Saat berdialog langsung dengan siswa Kelas 1 dan Kelas 6 di ruang kelas yang berbeda, KPAI menemukan beragam keresahan yang dirasakan anak-anak. Sebagian siswa mengaku sedih karena sempat harus menjalani pembelajaran jarak jauh secara daring pada 24 Agustus lalu. Ada pula yang mengaku merasa takut, meski tidak sedikit yang mengaku senang karena akhirnya bisa kembali bersekolah.
Temuan ini menjadi catatan penting bagi pihak sekolah. Menurut Aris, para pelaksana pendidikan memiliki tanggung jawab untuk memisahkan secara tegas urusan konflik kelembagaan dengan proses belajar siswa.
"Jangan sampai situasi konflik dibawa ke ruang-ruang belajar anak, karena dampaknya secara psikologis yang besar dan berpotensi mengganggu tumbuh kembang mereka," tegasnya.

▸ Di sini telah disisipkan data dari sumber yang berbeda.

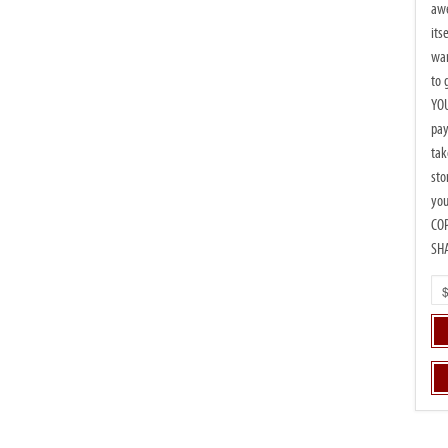
awe
its
wan
to 
YOU
pay
tak
sto
you
CO
SH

KPAI mendesak pihak sekolah untuk tidak berjalan sendiri. Aris meminta manajemen sekolah aktif berkoordinasi dengan orang tua murid serta pengurus yayasan agar informasi yang diterima publik tidak simpang siur. Sekolah dinilai sebagai garda terdepan yang harus mampu melindungi peserta didik dari dampak negatif konflik internal tersebut.
Selain meminta penyelesaian kisruh dilakukan melalui jalur hukum yang berkeadilan, KPAI juga menyoroti peran pemerintah daerah. Aris meminta Gubernur dan Walikota setempat mengawal betul proses penyelesaian hukum kasus ini agar tidak berlarut-larut dan semakin mengorbankan hak pendidikan anak.
Menyikapi adanya siswa yang mengalami trauma dan ketakutan, KPAI tidak hanya berhenti pada imbauan. Lembaga tersebut secara spesifik meminta dinas terkait untuk segera melakukan asesmen kondisi psikologis seluruh siswa.
Langkah lanjutan yang diinstruksikan mencakup pertolongan pertama psikologis (PFA), pendampingan psikologis berkelanjutan, serta upaya pemulihan lainnya. Hal ini dinilai krusial untuk memastikan gangguan psikologis yang dialami anak-anak tidak berdampak jangka panjang pada perkembangan mereka.
Aris menegaskan bahwa konflik yang terjadi antara pihak sekolah dan yayasan adalah persoalan orang dewasa yang penyelesaiannya tidak boleh melibatkan atau membebani anak didik. Hak atas pendidikan dan rasa aman anak adalah harga mati yang wajib dijaga oleh semua pemangku kepentingan.